BP is being developed by Criterion Games for EA, and is slated for a January 22nd release. If the game sounds intriguing, be sure to check out Criterion's Crash FM Podcast.
Dec 9, 2007
Many fans will be delighted to hear that Jordan Weisman's new company Smith & Tinker has licensed the rights for the Battletech, Shadowrun, and Crimson Skies properties back from Microsoft. Here's a link to the press release.
Go Jordan! Can't wait to see what his next move will be.
Dec 7, 2007
During my commute this morning, I listened to GameSpot's "The Hotspot" podcast. This week, the GS editors addressed what issues they could involving Jeff Gerstmann's firing, and tried to defuse some of the community's perhaps misguided ire.
After hearing their take, I'm not sure I am entirely convinced of CNET's motives, but the GameSpot editors have allayed my concerns about their end of the business. They seem genuinely shocked at both Mr. Gerstmann's firing and the community's torch-and-pitchfork reaction to last week's events. It is clear to me that this team remains true to their goal or providing the ethical coverage that's kept me coming back to their site for years, and I'm glad to hear it.
The question is corporate CNET's motives aside, I'm going to continue to frequent the GameSpot site. In fact, I renewed my subscription this morning to show my support to what seems like a group of highly dedicated, genuine game journalists. I wish the GameSpot team good luck in regaining any lost trust from their readers, and Mr. Gerstmann the same in his future endeavors.
Dec 5, 2007
IGN AU just posted a big writeup on the forthcoming Ghostbusters game after being treated to some hands-on time and a tour of the Terminal Reality studios. The more I hear about this game, the more my Twinkie grows.
You see, my family and I are huge Ghostbuster fans. I mean, my son christened our cats Gozer and Zuul. That should tell you something right there. As such, I'm super excited about this game - especially after hearing that Aykroyd and Ramis are intimately involved in the project. An interactive version of Ghostbusters 3 would be very welcome in my Xbox.
The probable lack of co-op play is a potential bummer, but on the flip side, we get a collateral damage score at the end of every level. It seems this game is in good hands.
Dec 3, 2007
2K recently announced that we'll receive not only a patch this week, but also some new DLC for their excellent, wonderfully atmospheric shooter.

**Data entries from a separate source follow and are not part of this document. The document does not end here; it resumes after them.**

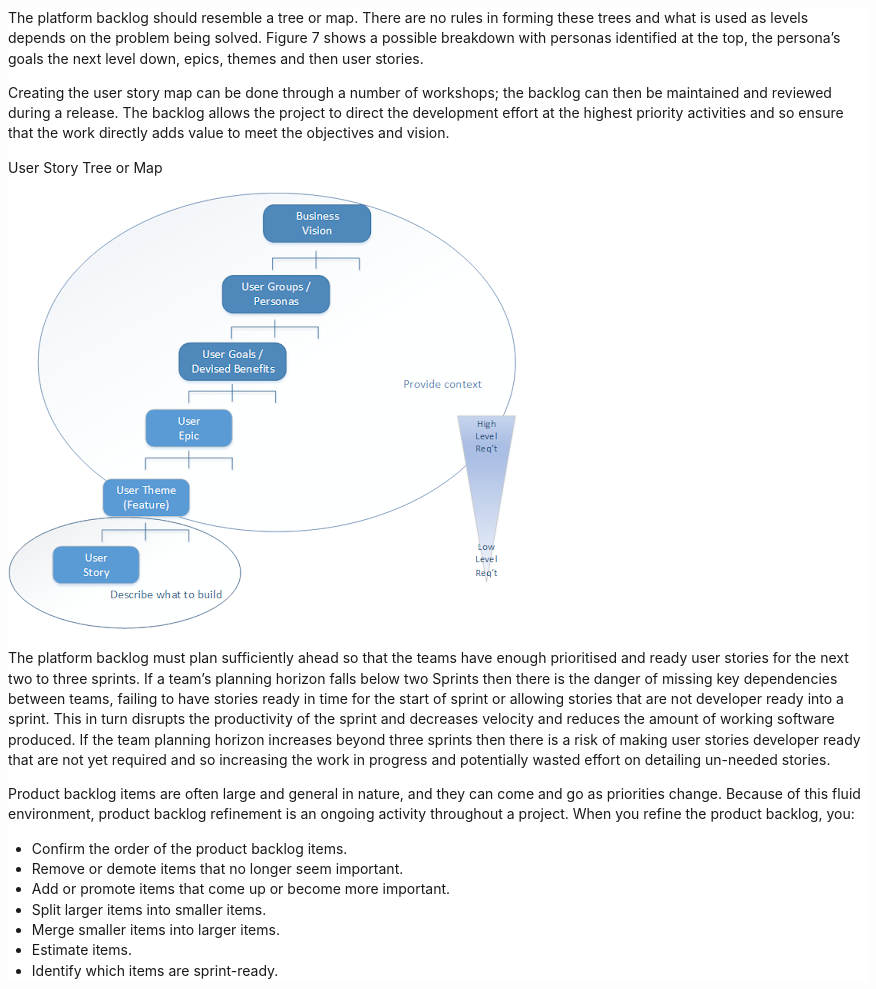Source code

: The platform backlog should resemble a tree or map. There are no rules in forming these trees and what is used as levels depends on the problem being solved. Figure 7 shows a possible breakdown with personas identified at the top, the persona’s goals the next level down, epics, themes and then user stories.

Creating the user story map can be done through a number of workshops; the backlog can then be maintained and reviewed during a release. The backlog allows the project to direct the development effort at the highest priority activities and so ensure that the work directly adds value to meet the objectives and vision. 

User Story Tree or Map

![ Levels of User Stories](images/story-levels.png)

The platform backlog must plan sufficiently ahead so that the teams have enough prioritised and ready user stories for the next two to three sprints. If a team’s planning horizon falls below two Sprints then there is the danger of missing key dependencies between teams, failing to have stories ready in time for the start of sprint or allowing stories that are not developer ready into a sprint. This in turn disrupts the productivity of the sprint and decreases velocity and reduces the amount of working software produced. If the team planning horizon increases beyond three sprints then there is a risk of making user stories developer ready that are not yet required and so increasing the work in progress and potentially wasted effort on detailing un-needed stories.

Product backlog items are often large and general in nature, and they can come and go as priorities change. Because of this fluid environment, product backlog refinement is an ongoing activity throughout a project. When you refine the product backlog, you:

* Confirm the order of the product backlog items.
* Remove or demote items that no longer seem important.
* Add or promote items that come up or become more important.
* Split larger items into smaller items.
* Merge smaller items into larger items.
* Estimate items.
* Identify which items are sprint-ready.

Both PC and 360 platforms will receive these updates.
I'm quite glad to hear this news, as I'd stopped playing Bioshock in anticipation of some fixes. The game control had been designed with a gamepad in mind, and the acceleration Irrational had employed for the mouse movement made one feel like an intoxicated bovine in a Waterford crystal outlet. Hopefully some more precise mouse control is part of the patch, because it was a shame for such a minor oversight to mar such an incredible game.
Now if I can just finish painting the kitchen so I have a little free time... Splice away, citizens!